**Work request:** Out of the records below, copy all lines in which the word "center" occurs.

**Recorded data:**

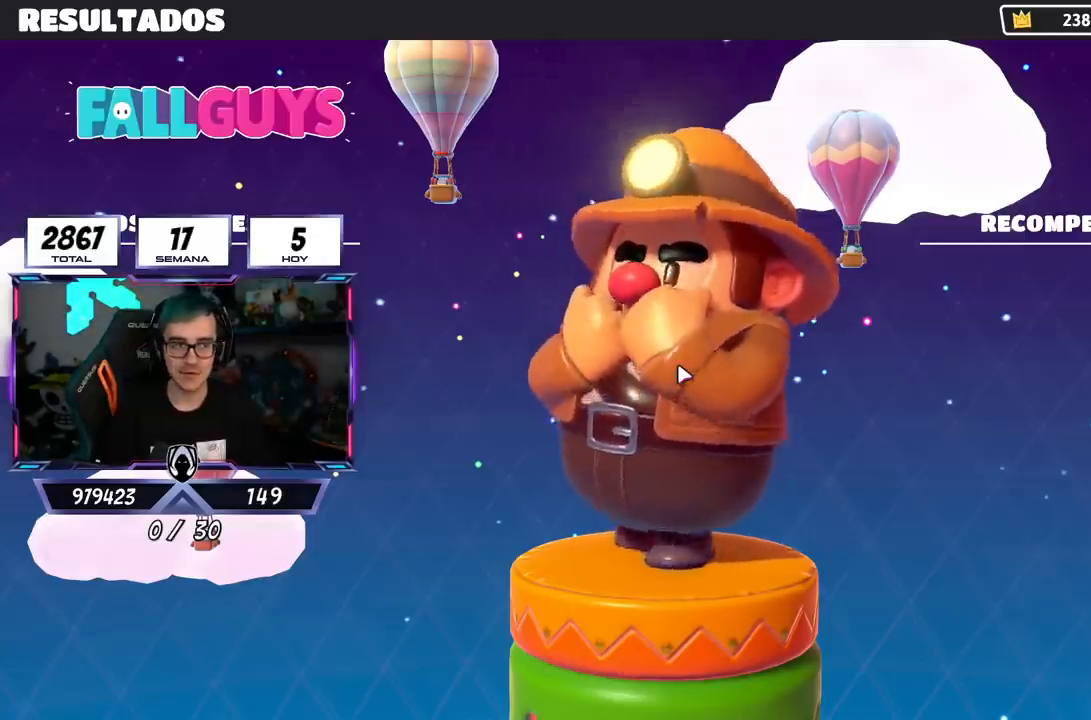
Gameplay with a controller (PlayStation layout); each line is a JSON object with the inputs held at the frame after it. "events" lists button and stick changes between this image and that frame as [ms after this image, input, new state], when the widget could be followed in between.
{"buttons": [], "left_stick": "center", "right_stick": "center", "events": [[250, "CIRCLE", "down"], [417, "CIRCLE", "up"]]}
--
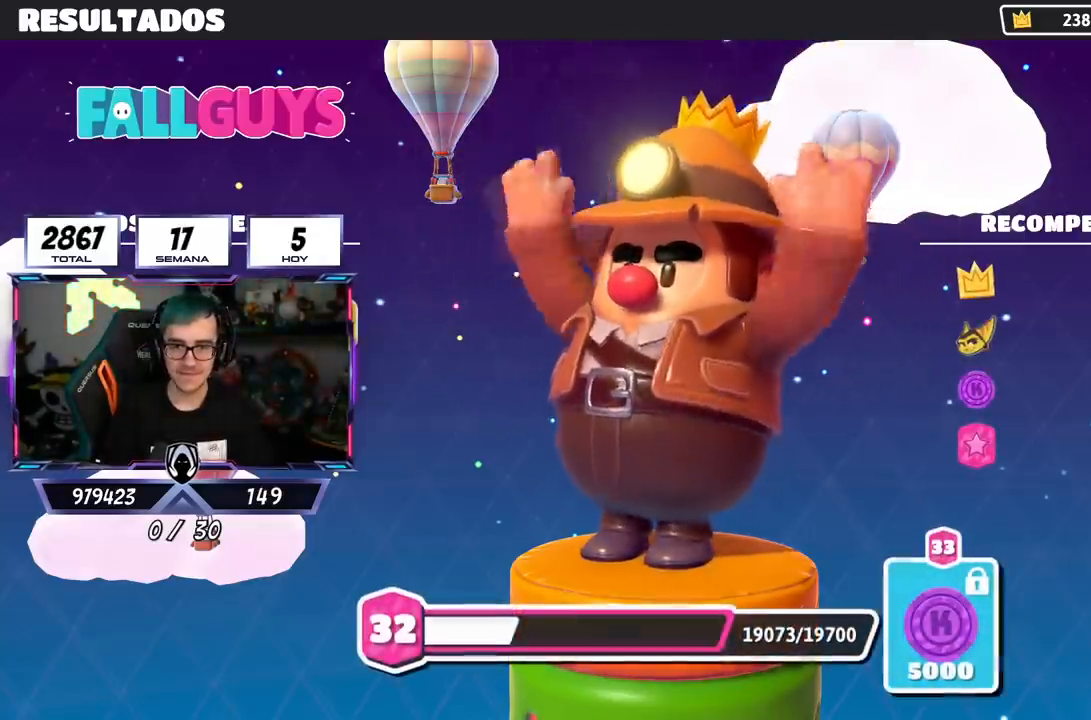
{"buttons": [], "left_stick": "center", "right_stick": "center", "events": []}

**Worked solution:**
{"buttons": [], "left_stick": "center", "right_stick": "center", "events": [[250, "CIRCLE", "down"], [417, "CIRCLE", "up"]]}
{"buttons": [], "left_stick": "center", "right_stick": "center", "events": []}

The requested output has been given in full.